The 'I Hate Romney' Club
Ana Marie Cox, Time Magazine
Last summer, former New York City Mayor Rudy Giuliani took time out of a GOP debate to defend John McCain: "I happen to be a very big admirer of Senator McCain and I can tell you quite honestly that if I weren't running for President I would be here supporting him." Pundits speculated that the praise was simply a kind word for the man whose campaign had recently exploded, plagued by debt and defections. Privately, McCain advisers wondered if Giuliani was playing nice in order to secure McCain's endorsement after he dropped out of the race.
But this week it was Giuliani who dropped out of the race and endorsed McCain, praising him as an "American hero."
The endorsement was a reflection of the authentic respect McCain and Giuliani have for each other. But that's not all the two candidates share. The endorsement deal was solidifed when both campaigns stayed at the Deerfield Hilton in Florida, following the Republican debate in Boca Raton on January 24. The two campaigns' staff mingled easily over drinks. Acknowledging that his candidate was not likely to survive a defeat in Florida, a Giuliani aide approached one of the McCain senior staffers. Come Wednesday, he said, "Just tell us what want us to do — we've got to stop him."

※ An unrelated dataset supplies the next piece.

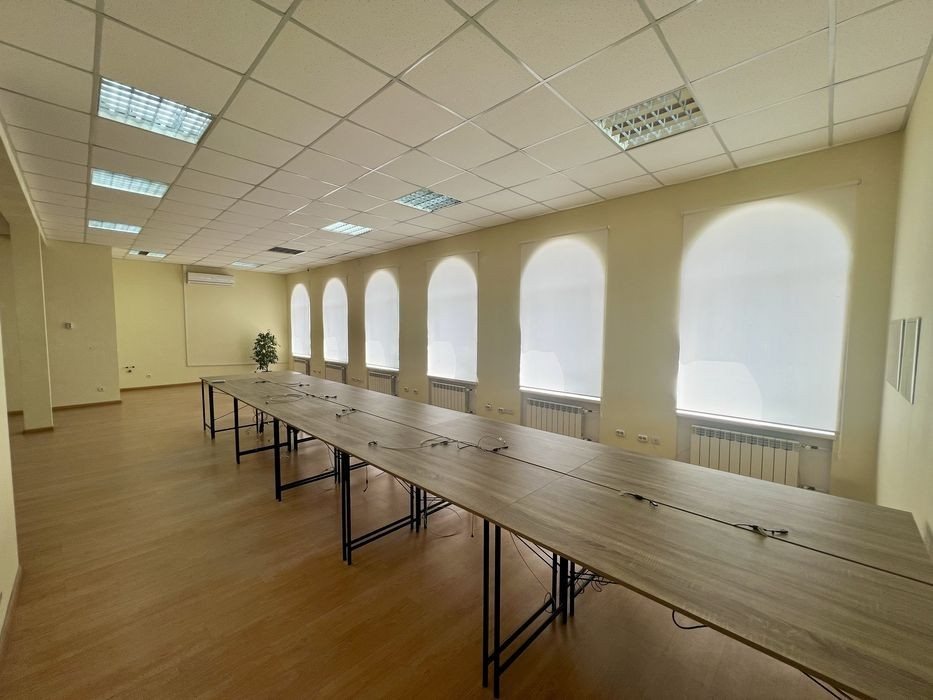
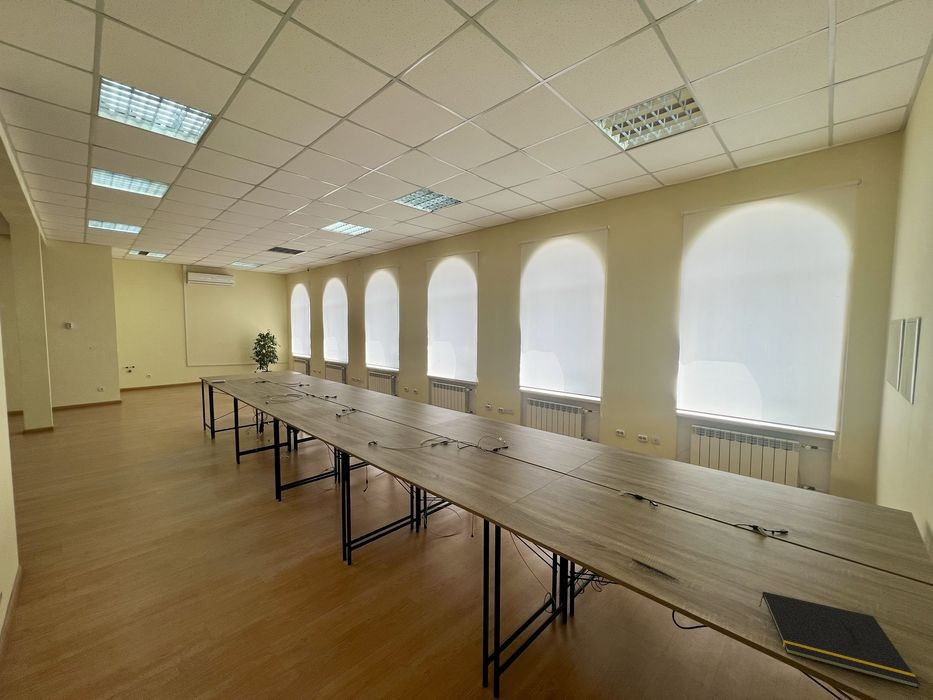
+ notepad [758,591,921,690]
+ pen [631,557,680,582]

"Him," of course, is Mitt Romney, the candidate who seems to be uniting his Republican rivals almost as much as Hillary Clinton. "The degree to which campaigns' personal dislike for Mitt Romney has played a part in this campaign cannot be underestimated," says an adviser to one of those rival campaigns. While sharp words have been exchanged between practically every Republican candidate at one point or another on the campaign trail, the aversion to Romney seems to go beyond mere policy disagreements. It's also a suspicion of what they see is his hypocrisy and essential phoniness — what one former staffer for Fred Thompson called Romney's "wholesale reinvention."
The Romney campaign doesn't pretend the sour attitude toward its candidate doesn't exist. But chief counselor Ben Ginsberg insists— echoing one of the campaign's main themes — the attitude stems largely from the fact that Romney is "the outsider candidate. He's not from Washington and he's going to change Washington. He's not part of their club."

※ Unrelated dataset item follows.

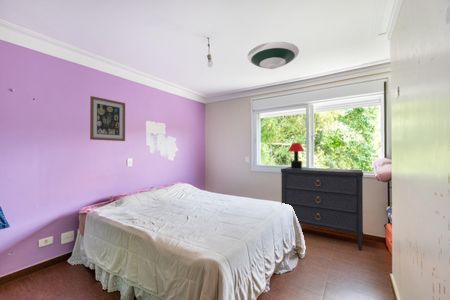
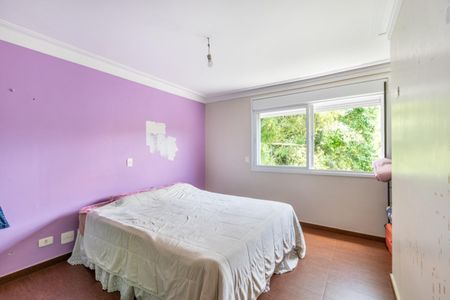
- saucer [247,41,300,70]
- dresser [280,166,364,251]
- wall art [89,95,126,142]
- table lamp [287,142,306,169]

At times, this apparent rancor among the other candidates toward Romney has seemed like a schoolyard pact — for example, in the many snarky comments aimed at Romney during the Republican debate on Jan. 5, just before the New Hampshire primary. The campaigns have denied there's any political collusion going on; they insist all of them simply feel the same way about Romney.
To be sure, the candidates' staffs do seem to have bonded in their dislike of Romney. "It was very common for e-mails to be flying around between the Thompson, McCain and Giuliani campaigns," says the former Thompson staffer, "Saying, 'No matter what happens with us, we all need to make sure it's not him.'" The staffer says that campaigns would share opposition research on Romney and offer each other tips on how best to undermine him: "Like, 'Hey, I saw you hit Mitt on immigration — have you thought about going after him on this issue?" In some cases, the attitude even extends to the top of the campaigns. The night of the Iowa caucuses, after getting a congratulatory call from McCain, Huckabee told the candidate, according to aides: "Now it's your turn to kick his butt."

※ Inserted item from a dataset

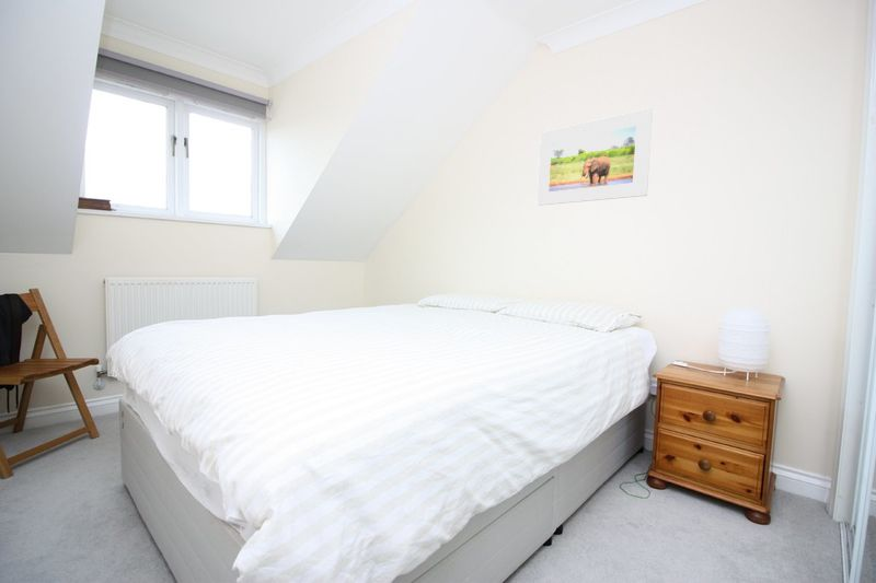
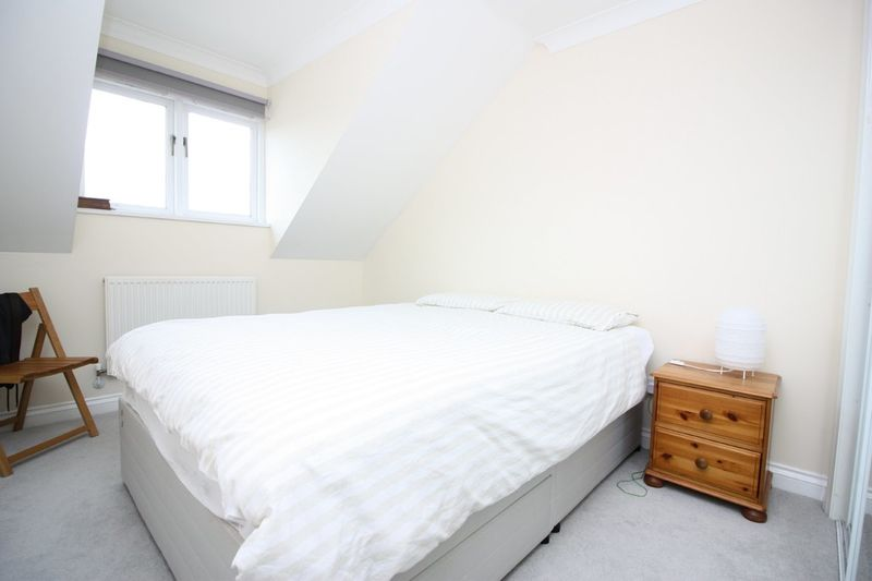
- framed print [537,107,654,207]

Before and after debates, rival campaign staffers note, Romney tends not to mingle with the other candidates — most of whom know each other professionally — preferring instead to keep close to his family and staff. And those same staffers delight in trading stories about Romney's odd behavior. The day before the Republican primary, Huckabee mocked Romney for ordering lunch at a Kentucky Fried Chicken, then peeling off the fried coating and eating it with a knife and fork. Presented with a golf club, Huckabee said he wouldn't be very good at the game: "I'd be like Mitt Romney eating fried chicken."
But such jibes mask more substantive complaints that many of the candidates have about Romney. "What Romney has done," says a Huckabee adviser, "he's attacked people for positions he once held. That annoys people. And he uses his own money to do it, which rubs it in." He's gone after McCain on campaign finance reform (which he once supported), Huckabee on tax increases (Huckabee countered that Romney's raised "fees" amounted to the same thing), and nearly all the candidates on immigration.
The Republicans, of course, have no monopoly on bad feelings between candidates. In recent weeks, the bitter feuding between Hillary Clinton and Barack Obama has made many voters wary and disappointed. Yet in recent years, Republicans have made a mantra out of Reagan's "11th Commandment": "Thou shall not criticize other Republicans." Unaligned pollster Whit Ayers notes, however, that the Clinton-Obama clashes have "tapped into racial fault lines," something missing from the anti-Mitt sentiment. "It doesn't tap into anything larger," says Ayers. "It's just personal."